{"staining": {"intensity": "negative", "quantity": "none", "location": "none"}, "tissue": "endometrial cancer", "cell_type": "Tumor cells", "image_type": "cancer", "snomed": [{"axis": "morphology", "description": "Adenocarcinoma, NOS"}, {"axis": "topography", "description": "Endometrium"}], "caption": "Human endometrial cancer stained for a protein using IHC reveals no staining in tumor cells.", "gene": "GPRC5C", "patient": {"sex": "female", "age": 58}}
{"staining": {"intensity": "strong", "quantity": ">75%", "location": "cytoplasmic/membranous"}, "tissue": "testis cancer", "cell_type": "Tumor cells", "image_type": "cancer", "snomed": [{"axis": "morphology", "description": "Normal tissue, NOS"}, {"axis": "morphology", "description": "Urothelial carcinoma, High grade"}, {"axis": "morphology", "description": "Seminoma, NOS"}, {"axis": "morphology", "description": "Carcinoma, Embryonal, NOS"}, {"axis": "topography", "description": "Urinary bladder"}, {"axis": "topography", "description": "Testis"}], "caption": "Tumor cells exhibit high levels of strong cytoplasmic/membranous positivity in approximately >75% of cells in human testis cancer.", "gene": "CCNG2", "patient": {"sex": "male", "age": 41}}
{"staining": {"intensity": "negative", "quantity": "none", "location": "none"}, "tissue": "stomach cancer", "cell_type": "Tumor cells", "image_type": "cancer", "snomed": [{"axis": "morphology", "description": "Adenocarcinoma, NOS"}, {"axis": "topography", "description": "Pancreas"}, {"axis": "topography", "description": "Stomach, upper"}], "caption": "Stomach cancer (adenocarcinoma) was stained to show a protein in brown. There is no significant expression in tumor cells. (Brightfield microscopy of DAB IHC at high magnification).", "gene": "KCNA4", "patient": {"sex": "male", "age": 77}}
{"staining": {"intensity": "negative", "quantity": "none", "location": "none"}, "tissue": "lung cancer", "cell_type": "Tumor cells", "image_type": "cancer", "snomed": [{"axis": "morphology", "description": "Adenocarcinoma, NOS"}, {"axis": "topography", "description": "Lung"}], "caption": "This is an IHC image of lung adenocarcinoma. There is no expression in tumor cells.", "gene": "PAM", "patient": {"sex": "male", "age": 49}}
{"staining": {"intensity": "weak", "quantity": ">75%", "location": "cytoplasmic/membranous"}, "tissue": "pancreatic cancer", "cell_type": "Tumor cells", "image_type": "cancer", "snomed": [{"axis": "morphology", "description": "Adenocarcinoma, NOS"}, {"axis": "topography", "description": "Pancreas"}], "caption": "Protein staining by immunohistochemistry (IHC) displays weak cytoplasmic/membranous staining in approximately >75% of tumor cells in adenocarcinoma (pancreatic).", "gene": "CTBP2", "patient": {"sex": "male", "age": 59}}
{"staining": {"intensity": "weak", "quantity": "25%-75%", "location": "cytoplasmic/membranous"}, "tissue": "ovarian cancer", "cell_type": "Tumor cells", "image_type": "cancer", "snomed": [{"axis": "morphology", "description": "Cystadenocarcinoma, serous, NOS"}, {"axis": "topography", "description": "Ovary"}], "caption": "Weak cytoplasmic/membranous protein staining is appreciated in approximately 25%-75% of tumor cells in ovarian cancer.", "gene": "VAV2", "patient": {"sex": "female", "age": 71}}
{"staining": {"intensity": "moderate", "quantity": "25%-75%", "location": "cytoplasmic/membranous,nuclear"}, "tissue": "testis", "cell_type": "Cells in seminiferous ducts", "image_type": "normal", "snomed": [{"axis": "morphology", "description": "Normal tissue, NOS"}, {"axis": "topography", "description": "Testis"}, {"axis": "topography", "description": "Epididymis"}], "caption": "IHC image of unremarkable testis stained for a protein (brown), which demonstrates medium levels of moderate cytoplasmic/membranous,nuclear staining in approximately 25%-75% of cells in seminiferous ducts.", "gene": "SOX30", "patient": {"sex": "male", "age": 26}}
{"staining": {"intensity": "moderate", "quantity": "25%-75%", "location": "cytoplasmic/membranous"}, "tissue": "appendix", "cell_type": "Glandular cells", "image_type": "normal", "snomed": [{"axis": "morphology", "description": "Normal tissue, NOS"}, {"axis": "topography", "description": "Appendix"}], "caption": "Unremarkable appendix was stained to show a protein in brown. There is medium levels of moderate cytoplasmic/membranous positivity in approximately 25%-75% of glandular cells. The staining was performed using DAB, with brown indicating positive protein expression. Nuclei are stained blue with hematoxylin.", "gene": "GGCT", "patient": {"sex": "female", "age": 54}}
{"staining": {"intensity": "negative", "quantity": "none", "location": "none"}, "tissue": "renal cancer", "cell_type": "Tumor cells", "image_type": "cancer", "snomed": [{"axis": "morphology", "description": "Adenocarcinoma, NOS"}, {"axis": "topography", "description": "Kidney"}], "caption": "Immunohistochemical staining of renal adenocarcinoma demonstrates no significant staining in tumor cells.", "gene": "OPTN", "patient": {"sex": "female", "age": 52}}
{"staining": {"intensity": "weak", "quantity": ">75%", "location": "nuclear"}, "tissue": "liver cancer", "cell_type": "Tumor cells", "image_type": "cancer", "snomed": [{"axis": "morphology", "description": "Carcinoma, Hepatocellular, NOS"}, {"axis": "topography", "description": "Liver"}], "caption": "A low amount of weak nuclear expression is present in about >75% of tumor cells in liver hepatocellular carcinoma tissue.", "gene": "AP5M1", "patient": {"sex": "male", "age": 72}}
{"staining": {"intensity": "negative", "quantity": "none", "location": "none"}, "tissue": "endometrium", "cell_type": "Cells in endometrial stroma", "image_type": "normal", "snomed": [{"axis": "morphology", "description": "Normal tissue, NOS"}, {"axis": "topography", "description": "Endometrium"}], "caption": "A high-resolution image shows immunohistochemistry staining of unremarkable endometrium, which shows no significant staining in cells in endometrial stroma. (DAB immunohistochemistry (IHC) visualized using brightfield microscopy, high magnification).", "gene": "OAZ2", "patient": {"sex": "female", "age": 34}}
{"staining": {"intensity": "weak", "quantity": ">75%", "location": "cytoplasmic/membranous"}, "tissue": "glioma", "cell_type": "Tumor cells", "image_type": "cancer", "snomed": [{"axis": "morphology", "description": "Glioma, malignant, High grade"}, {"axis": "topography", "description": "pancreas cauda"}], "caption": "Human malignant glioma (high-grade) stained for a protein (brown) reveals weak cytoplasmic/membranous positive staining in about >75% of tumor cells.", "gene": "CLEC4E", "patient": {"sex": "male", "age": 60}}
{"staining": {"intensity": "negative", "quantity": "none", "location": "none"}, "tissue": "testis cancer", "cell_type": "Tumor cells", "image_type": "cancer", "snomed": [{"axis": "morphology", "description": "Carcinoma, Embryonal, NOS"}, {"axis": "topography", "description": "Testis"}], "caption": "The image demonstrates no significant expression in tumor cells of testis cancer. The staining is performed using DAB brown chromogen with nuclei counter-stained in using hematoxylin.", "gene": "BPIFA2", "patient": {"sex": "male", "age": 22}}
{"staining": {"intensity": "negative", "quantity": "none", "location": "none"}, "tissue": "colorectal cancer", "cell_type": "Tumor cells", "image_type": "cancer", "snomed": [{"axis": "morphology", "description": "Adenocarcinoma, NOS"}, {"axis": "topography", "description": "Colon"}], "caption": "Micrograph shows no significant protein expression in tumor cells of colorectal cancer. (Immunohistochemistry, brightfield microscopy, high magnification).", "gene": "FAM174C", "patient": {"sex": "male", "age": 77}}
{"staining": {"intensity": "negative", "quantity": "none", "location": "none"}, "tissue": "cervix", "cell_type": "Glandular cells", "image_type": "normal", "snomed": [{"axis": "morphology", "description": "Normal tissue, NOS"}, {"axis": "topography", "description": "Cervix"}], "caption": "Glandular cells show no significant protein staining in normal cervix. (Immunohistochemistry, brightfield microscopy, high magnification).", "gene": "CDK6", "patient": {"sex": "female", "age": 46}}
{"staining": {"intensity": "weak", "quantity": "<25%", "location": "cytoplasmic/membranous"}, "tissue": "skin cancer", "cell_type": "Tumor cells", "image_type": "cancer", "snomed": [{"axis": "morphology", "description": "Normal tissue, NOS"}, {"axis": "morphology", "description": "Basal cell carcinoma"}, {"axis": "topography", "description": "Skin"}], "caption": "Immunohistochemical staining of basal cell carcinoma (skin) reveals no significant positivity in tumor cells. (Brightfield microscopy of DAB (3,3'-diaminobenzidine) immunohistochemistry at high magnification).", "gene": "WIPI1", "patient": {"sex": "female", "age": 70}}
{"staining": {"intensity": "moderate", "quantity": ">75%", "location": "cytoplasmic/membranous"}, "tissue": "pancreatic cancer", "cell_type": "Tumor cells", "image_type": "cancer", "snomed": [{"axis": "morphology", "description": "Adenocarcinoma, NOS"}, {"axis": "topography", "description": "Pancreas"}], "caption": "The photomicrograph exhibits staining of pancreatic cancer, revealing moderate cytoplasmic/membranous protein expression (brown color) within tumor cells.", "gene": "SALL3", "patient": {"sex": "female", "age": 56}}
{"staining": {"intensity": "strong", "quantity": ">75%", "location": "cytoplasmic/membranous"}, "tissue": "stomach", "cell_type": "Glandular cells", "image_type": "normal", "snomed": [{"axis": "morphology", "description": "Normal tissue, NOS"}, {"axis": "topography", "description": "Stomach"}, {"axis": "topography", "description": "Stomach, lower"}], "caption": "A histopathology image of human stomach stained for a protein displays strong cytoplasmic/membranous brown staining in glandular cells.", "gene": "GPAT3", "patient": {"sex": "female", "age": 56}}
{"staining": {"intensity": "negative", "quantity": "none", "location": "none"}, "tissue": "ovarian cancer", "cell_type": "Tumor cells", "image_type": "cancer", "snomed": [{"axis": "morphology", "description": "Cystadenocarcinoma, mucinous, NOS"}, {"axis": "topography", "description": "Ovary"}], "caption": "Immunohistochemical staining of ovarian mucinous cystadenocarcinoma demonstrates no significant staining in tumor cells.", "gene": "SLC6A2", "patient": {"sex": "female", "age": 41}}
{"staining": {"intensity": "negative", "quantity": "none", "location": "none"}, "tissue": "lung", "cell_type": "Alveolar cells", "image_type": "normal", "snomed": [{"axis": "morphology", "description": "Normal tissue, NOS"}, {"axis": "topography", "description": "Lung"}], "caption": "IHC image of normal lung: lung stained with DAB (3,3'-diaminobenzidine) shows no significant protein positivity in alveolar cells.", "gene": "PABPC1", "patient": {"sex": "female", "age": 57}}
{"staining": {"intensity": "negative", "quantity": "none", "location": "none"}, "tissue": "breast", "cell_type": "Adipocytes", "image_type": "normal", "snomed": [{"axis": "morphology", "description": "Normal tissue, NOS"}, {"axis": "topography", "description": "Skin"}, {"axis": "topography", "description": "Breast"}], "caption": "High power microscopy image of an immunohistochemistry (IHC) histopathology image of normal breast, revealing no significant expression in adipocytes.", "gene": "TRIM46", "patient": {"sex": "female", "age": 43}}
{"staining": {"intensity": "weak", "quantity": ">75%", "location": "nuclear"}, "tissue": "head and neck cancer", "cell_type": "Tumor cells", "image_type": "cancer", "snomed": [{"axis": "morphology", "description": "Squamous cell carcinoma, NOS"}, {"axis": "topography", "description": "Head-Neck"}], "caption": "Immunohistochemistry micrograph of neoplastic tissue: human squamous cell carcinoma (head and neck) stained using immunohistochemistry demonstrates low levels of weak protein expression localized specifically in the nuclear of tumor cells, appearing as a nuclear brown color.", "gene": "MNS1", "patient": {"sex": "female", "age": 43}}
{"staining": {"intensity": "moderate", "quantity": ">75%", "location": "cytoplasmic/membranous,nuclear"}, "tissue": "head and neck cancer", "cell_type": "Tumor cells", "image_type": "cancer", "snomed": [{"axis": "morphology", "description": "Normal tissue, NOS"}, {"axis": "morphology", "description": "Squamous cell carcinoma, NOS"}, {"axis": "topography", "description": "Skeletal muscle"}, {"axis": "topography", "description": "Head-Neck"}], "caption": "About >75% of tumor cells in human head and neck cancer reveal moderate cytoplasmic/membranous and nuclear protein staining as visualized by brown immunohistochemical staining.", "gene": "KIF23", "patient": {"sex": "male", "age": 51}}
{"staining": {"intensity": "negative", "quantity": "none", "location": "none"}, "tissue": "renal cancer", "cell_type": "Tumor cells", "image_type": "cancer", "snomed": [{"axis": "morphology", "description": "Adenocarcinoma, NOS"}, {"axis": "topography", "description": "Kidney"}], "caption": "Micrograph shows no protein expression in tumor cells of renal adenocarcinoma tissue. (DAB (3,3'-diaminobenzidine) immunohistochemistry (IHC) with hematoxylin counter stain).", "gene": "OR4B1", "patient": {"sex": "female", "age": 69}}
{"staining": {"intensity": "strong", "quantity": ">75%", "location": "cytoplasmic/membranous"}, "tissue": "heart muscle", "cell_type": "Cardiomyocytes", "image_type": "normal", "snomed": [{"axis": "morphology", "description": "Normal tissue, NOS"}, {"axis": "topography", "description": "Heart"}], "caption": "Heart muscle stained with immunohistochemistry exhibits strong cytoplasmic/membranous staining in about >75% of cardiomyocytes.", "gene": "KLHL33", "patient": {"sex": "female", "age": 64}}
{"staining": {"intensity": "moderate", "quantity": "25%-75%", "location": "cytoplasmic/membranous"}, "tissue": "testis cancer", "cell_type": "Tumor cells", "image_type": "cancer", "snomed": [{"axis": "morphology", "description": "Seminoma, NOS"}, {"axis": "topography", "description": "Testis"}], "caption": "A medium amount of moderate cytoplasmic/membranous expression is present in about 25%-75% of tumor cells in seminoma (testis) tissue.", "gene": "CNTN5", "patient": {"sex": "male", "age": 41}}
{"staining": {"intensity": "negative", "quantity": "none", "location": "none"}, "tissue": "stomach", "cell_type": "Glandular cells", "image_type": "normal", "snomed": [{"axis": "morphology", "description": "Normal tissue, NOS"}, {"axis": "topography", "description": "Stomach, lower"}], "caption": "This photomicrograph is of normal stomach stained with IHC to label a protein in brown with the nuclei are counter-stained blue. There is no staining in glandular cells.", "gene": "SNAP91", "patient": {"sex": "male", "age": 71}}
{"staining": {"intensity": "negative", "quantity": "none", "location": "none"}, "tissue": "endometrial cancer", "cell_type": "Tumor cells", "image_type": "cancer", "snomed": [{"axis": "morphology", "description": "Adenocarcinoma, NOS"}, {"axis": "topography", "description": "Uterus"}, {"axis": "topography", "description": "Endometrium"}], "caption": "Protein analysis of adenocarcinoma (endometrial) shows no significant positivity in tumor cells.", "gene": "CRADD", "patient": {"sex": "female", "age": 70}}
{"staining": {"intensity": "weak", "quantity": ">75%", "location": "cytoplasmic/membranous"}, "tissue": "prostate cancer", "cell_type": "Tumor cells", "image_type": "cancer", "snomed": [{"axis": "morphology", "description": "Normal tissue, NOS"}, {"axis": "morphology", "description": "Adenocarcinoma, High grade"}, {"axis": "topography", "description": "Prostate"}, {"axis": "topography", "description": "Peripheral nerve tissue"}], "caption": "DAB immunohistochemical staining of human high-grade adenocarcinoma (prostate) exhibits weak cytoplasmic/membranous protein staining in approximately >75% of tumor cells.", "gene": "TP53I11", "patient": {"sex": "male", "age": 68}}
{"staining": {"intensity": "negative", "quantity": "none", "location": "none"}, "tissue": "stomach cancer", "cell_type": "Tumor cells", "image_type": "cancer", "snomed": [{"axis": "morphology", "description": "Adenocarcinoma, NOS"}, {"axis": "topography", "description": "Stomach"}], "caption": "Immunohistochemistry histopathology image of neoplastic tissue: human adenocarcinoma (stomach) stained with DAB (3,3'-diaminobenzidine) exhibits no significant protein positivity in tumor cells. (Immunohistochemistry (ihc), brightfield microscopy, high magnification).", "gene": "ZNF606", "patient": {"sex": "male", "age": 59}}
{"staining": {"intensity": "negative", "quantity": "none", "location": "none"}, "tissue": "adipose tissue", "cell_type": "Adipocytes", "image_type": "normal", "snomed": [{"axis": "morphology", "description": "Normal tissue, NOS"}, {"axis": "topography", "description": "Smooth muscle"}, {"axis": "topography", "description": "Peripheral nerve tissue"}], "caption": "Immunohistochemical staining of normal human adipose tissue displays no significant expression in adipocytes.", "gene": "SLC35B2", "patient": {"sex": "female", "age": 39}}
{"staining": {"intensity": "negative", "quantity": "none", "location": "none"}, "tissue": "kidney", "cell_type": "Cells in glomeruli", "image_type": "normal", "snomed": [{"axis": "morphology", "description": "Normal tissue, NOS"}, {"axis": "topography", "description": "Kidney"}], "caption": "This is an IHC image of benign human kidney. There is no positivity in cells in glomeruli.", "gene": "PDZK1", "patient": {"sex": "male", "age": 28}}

************

**Task to carry out:**
The lines above may hold the string "This". Say how many do, and give only that number.

**Result of the task:**
3